By Lefteris Papadimas
ATHENS (Reuters) – Greece got 17 billion euros of demand for its new 30-year bond issue, its first such sale in over a decade, as it continues its return to the markets after three bailouts during the euro zone debt crisis, lead managers said on Wednesday.
Pricing was set in a range of 150-155 basis points over mid-swaps, the lead manager said.
Greece last issued a 30-year bond in 2008, a year before the start of its worst debt crisis in decades. After regaining market access in 2017, it has gradually been issuing longer-dated bonds, venturing out to a 15-year maturity last January.
Greece plans to borrow up to 12 billion euros this year and has already raised 5.5 billion euros with the reopening of a 30-year bond through a private placement and a new 10-year bond issue in January.
“Greece now wants to fill the yield curve with a new 30-year long-term benchmark bond and attract real money investors by taking advantage of low interest rates,” a government official told Reuters.

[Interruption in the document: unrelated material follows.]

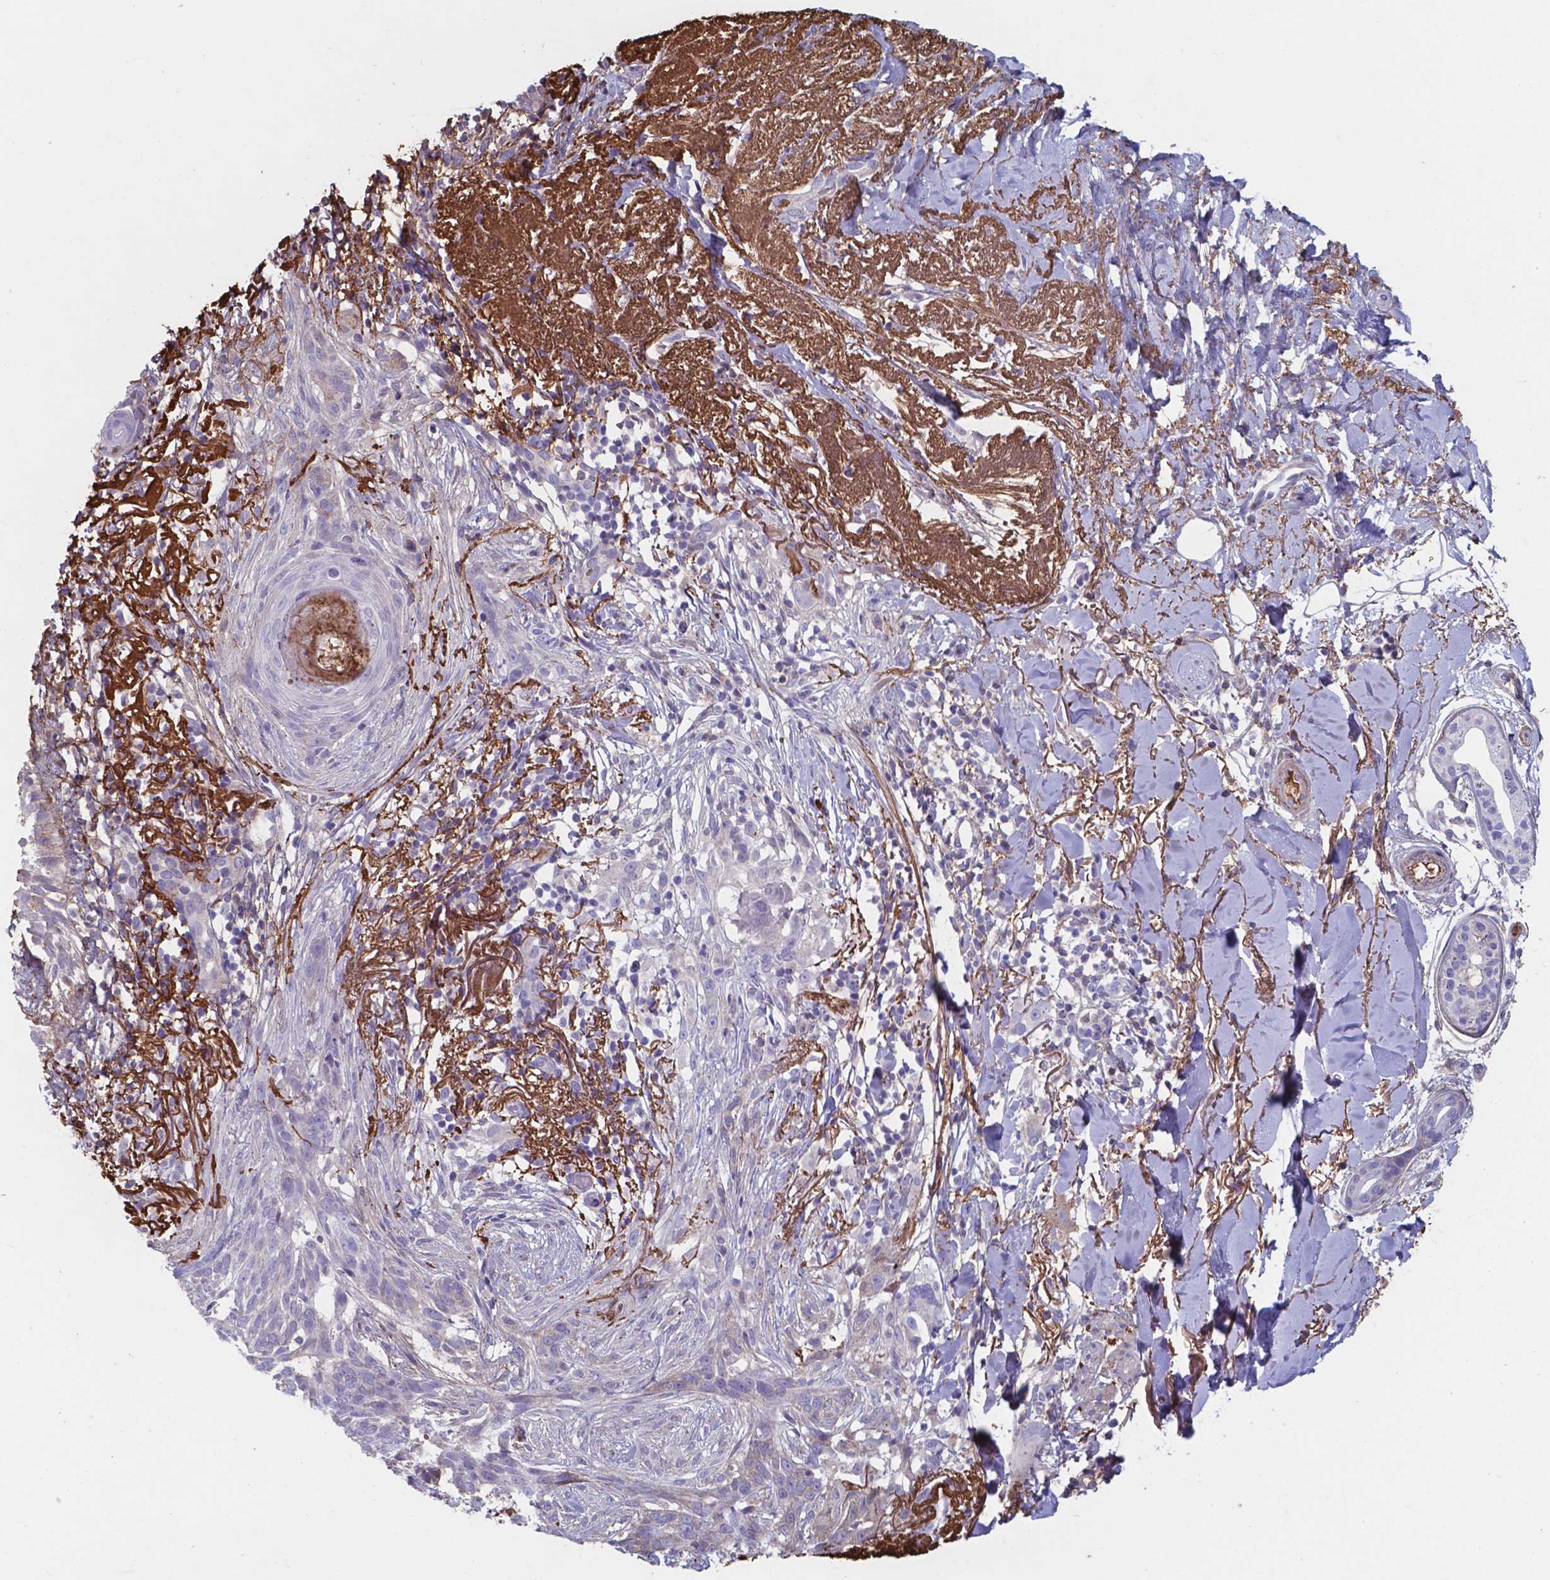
{"staining": {"intensity": "weak", "quantity": "<25%", "location": "cytoplasmic/membranous"}, "tissue": "skin cancer", "cell_type": "Tumor cells", "image_type": "cancer", "snomed": [{"axis": "morphology", "description": "Normal tissue, NOS"}, {"axis": "morphology", "description": "Basal cell carcinoma"}, {"axis": "topography", "description": "Skin"}], "caption": "A photomicrograph of basal cell carcinoma (skin) stained for a protein exhibits no brown staining in tumor cells.", "gene": "SERPINA1", "patient": {"sex": "male", "age": 84}}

BNP Paribas, Goldman Sachs, HSBC, JPMorgan and National Bank of Greece were appointed to jointly lead manage the issue maturing on January 24, 2052.

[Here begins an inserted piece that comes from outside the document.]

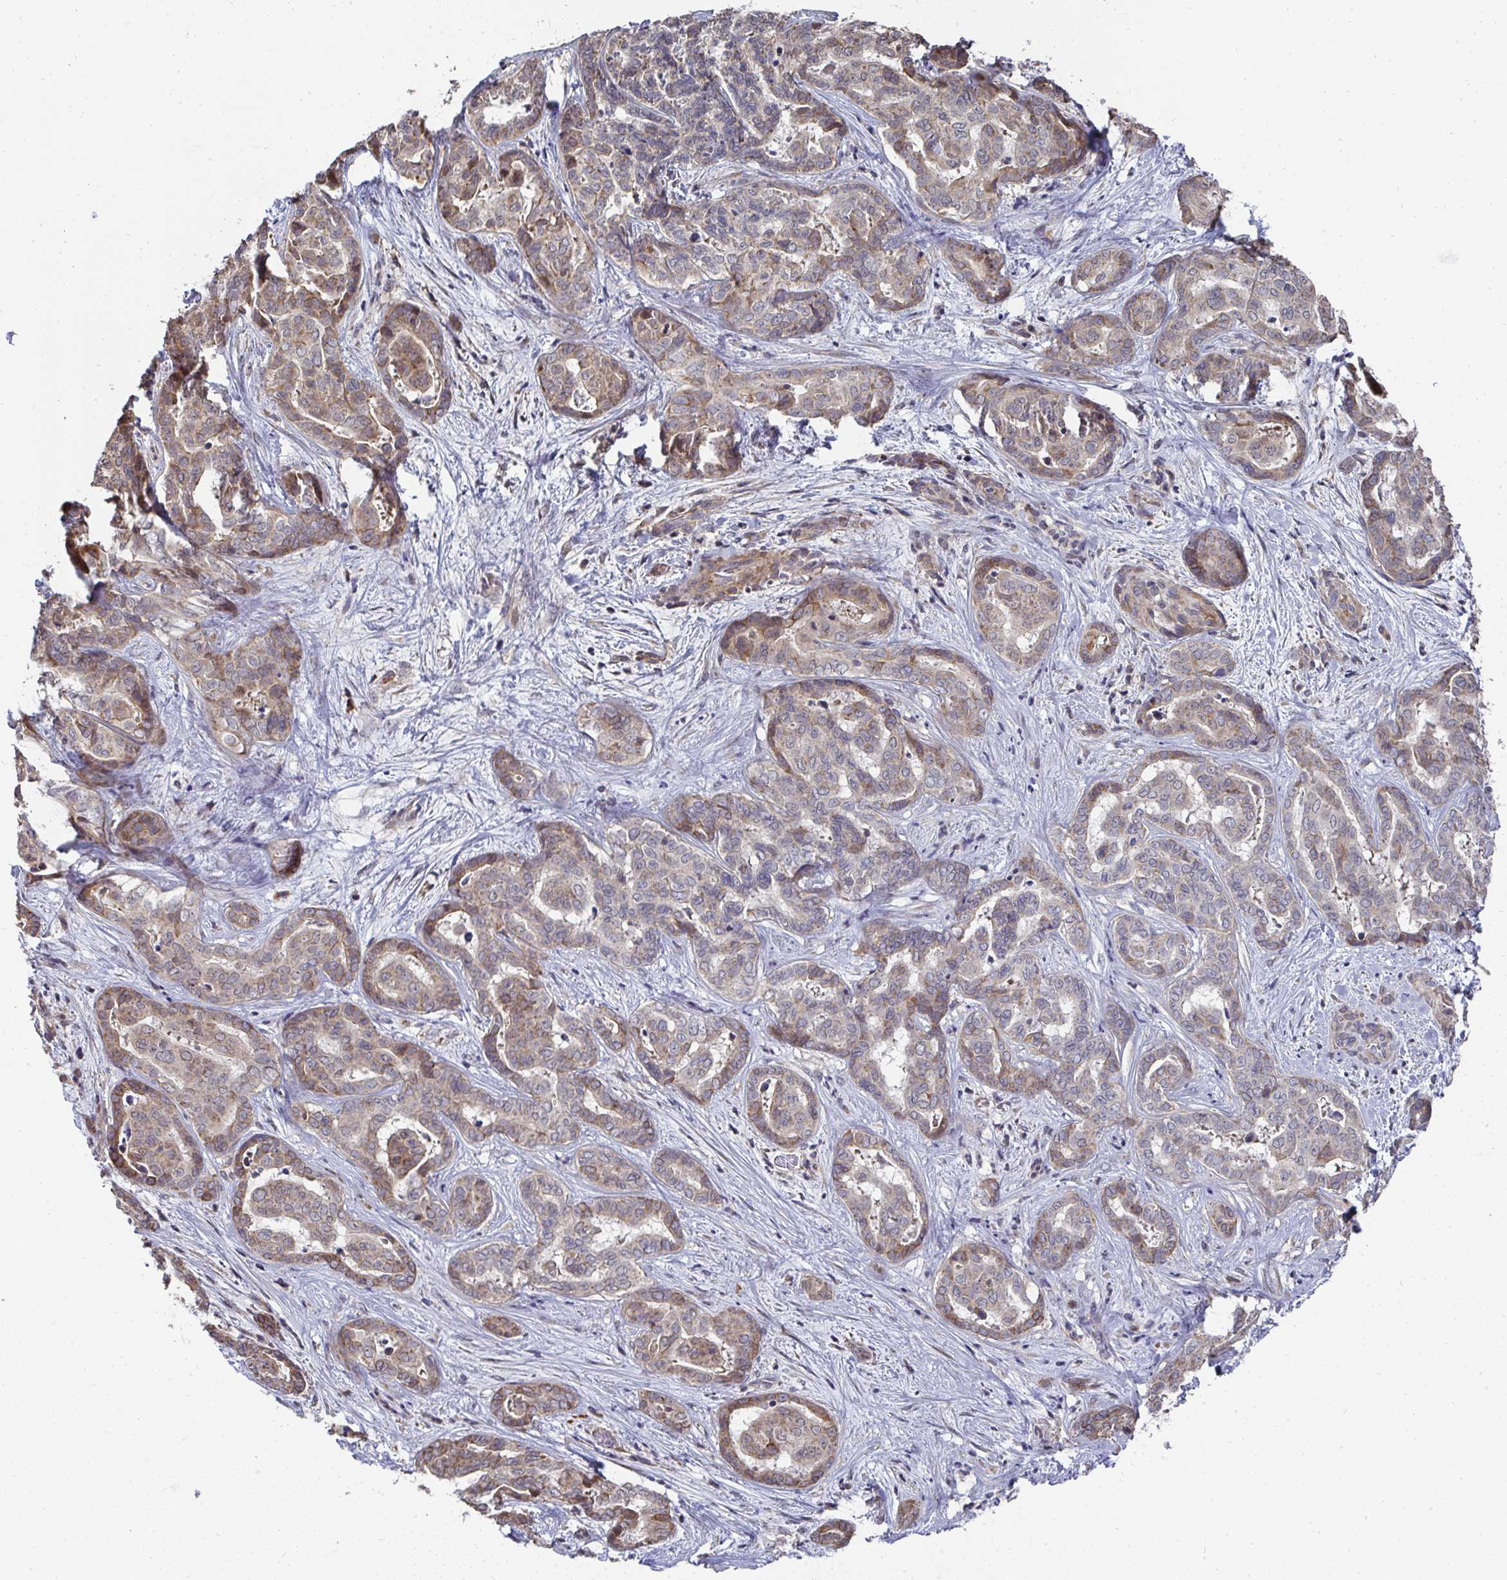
{"staining": {"intensity": "moderate", "quantity": "25%-75%", "location": "cytoplasmic/membranous"}, "tissue": "liver cancer", "cell_type": "Tumor cells", "image_type": "cancer", "snomed": [{"axis": "morphology", "description": "Cholangiocarcinoma"}, {"axis": "topography", "description": "Liver"}], "caption": "A brown stain labels moderate cytoplasmic/membranous staining of a protein in human cholangiocarcinoma (liver) tumor cells.", "gene": "AGTPBP1", "patient": {"sex": "female", "age": 64}}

Greece has been a key beneficiary of the European Central Bank’s pandemic emergency bond-buying programme, which holds down government borrowing costs in southern European countries.
The bank, which doesn’t buy Greek debt as part of its mainstream bond purchases, included it in the pandemic programme despite Greece’s junk credit ratings. That pushed Greek 10-year bond yields to record lows late last year.
The risk premium Greece pays on top of German bonds for benchmark 10-year debt is currently around 120 basis points, near its lowest since 2009, according to Refinitiv.